Alex Neil MSP at the Public Audit Committee.

Mr Neil asked if there was a minute to the relevant minister detailing “how bad” the situation had become. Mr Johnson said he thought there was. Mr Neil demanded that the committee was given a copy.

Mr Ansdell claimed ministers were kept “fully informed” of developments at the Bord. Although concerns had been raised by independent parties about its performance, he said there was not a “specific grievance” and the Bord had its own body for dealing with such matters.

Mr Neil answered, saying: “I would sum that up as saying you were warned by other people about the crisis in Bord na Gaidhlig. You decided there was nothing you could do. It was an internal matter for the Bord, which was already in crisis, and you told ministers there was nothing about it, it would appear.”

Mr Neil demanded an “audit trail” of documents, including minutes and anonymised comments relating to the Bord’s performance.

Mr Johnston admitted people had raised concerns with the organisation’s performance. Two were from people who had dealings with the organisation and a third was anonymous.

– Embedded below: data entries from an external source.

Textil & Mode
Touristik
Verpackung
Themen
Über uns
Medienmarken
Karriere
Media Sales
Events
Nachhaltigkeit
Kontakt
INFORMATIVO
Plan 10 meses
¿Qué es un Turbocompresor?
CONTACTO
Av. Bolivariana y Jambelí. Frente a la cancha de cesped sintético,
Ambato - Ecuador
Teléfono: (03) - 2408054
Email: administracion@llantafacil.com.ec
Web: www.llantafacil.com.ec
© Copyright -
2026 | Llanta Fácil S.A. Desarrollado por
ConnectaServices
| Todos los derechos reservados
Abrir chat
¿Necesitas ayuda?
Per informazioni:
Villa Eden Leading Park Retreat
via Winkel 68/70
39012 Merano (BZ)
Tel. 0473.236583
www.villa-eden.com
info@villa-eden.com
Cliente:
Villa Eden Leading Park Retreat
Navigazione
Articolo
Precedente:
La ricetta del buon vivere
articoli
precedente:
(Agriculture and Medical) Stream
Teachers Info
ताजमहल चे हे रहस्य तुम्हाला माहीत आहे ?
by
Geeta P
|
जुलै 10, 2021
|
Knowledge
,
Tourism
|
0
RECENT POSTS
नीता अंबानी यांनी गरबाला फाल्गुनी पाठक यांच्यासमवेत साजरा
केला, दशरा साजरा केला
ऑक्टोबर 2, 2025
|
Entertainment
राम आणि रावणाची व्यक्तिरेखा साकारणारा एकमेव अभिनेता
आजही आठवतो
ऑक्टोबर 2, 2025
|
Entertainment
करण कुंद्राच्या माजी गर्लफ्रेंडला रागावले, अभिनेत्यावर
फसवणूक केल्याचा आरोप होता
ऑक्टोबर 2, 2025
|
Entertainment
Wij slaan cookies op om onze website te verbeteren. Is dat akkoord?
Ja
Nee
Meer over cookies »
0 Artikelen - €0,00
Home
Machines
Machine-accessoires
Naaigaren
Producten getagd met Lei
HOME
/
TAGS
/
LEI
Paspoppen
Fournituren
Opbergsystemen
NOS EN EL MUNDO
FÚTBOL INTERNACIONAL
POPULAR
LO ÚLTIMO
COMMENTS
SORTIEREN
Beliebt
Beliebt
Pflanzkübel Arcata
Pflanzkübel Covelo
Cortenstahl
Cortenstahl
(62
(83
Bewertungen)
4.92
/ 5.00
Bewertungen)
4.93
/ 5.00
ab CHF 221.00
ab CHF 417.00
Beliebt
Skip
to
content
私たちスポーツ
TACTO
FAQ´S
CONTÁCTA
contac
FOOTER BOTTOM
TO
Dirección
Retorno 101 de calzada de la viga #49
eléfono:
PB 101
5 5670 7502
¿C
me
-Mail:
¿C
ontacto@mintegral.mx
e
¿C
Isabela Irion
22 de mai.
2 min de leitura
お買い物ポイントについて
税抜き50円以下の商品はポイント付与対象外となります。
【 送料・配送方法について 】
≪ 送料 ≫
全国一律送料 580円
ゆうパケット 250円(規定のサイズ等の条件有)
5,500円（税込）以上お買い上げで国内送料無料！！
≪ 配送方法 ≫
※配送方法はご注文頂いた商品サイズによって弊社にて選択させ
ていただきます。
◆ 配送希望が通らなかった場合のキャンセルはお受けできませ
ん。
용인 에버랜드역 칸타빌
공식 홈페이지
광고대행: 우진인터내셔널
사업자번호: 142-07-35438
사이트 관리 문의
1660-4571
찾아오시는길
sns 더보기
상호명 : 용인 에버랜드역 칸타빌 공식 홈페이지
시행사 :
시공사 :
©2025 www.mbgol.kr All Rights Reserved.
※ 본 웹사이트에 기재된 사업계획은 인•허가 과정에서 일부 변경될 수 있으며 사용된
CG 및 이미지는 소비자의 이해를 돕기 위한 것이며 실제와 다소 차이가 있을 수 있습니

Mr Sarwar suggested they were “whistleblowers” but Mr Johnston said the advice officials received was that it did not “amount to whistleblowing”. Rather, it was “an expression of some concerns” about governance, management and leadership in the organisation, Mr Johnston said.

Mr Ansdell was asked by Tory MSP Graham Simpson how Bord na Gaidhlig’s performance was measured in terms of targets.

Mr Ansdell apologised and said he did not have the information with him. The committee convener, Labour’s Anas Sarwar, asked him what the Scottish Government’s key performance indicators were for Bord na Gaidhlig.

But Mr Ansdell was unable to name them. Mr Simpson said he was “astonished the Scottish Government can come here and not tell us what they expect from Bord na Gaidhlig”.

Mr Johnston interjected to say that the Bord set out to “promote the Gaelic language and culture”.

But Mr Simpson claimed the Scottish Government had not kept “a grip on what was quite clearly a shambles”.

Earlier the committee heard an annual audit report for 2019/20 found inaccuracies in the body’s own reporting of its own improvement plan.

The Bord’s chief executive, Shona MacLennan, said “perhaps five” inaccuracies were found by auditors, and they were down to human error.

Tory MSP Adam Tomkins said the errors were “so basic they frankly beggar belief”.

Ms MacLennan also addressed concerns raised previously by the committee that its policy to only employ Gaelic speakers could be discriminatory and reduce the recruitment talent pool.

Ms MacLennan said it was “very important” for the organisation’s “credibility” to have Gaelic speakers. But she acknowledged that “at times” it had been difficult to recruit people with the professional skills and the language skills.

The Bord had now agreed to advertise twice for new posts. In the first instance positions would be advertised on a “Gaelic essential” basis. If that failed to attract suitable applicants then the post would opened up to Gaelic learners or those willing to learn the language.